[Supplied information]

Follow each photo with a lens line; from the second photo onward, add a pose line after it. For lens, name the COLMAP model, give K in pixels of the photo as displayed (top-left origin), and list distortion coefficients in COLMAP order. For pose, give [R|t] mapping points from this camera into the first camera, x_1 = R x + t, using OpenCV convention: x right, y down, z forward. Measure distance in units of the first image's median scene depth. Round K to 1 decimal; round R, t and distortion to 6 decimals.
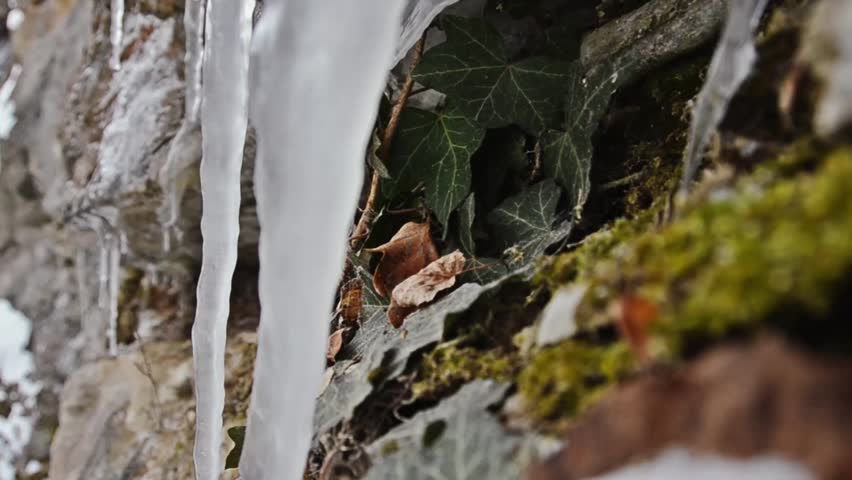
lens RADIAL K [[660.3, 0, 425.3], [0, 660.3, 240.5], [0, 0, 1]] dist [-0.066824, -0.002952]
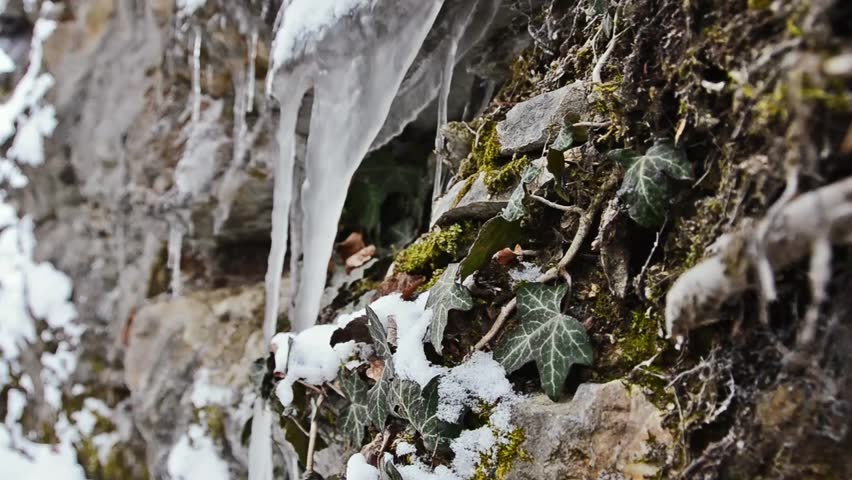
lens RADIAL K [[660.3, 0, 427.2], [0, 660.3, 240.1], [0, 0, 1]] dist [-0.066824, -0.002952]
pose [[0.998299, 0.010742, 0.057298, 0.052320], [-0.013709, 0.998571, 0.051650, -0.063936], [-0.056662, -0.052348, 0.997020, -0.711752]]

[/Supplied information]

Work required:
Please return all of the data above word for word, with the pictures left out.

Your solution:
Follow each photo with a lens line; from the second photo onward, add a pose line after it. For lens, name the COLMAP model, give K in pixels of the photo as displayed (top-left origin), and list distortion coefficients in COLMAP order. For pose, give [R|t] mapping points from this camera into the first camera, x_1 = R x + t, using OpenCV convention: x right, y down, z forward. Measure distance in units of the first image's median scene depth. Round K to 1 decimal; round R, t and distortion to 6 decimals.
lens RADIAL K [[660.3, 0, 425.3], [0, 660.3, 240.5], [0, 0, 1]] dist [-0.066824, -0.002952]
lens RADIAL K [[660.3, 0, 427.2], [0, 660.3, 240.1], [0, 0, 1]] dist [-0.066824, -0.002952]
pose [[0.998299, 0.010742, 0.057298, 0.052320], [-0.013709, 0.998571, 0.051650, -0.063936], [-0.056662, -0.052348, 0.997020, -0.711752]]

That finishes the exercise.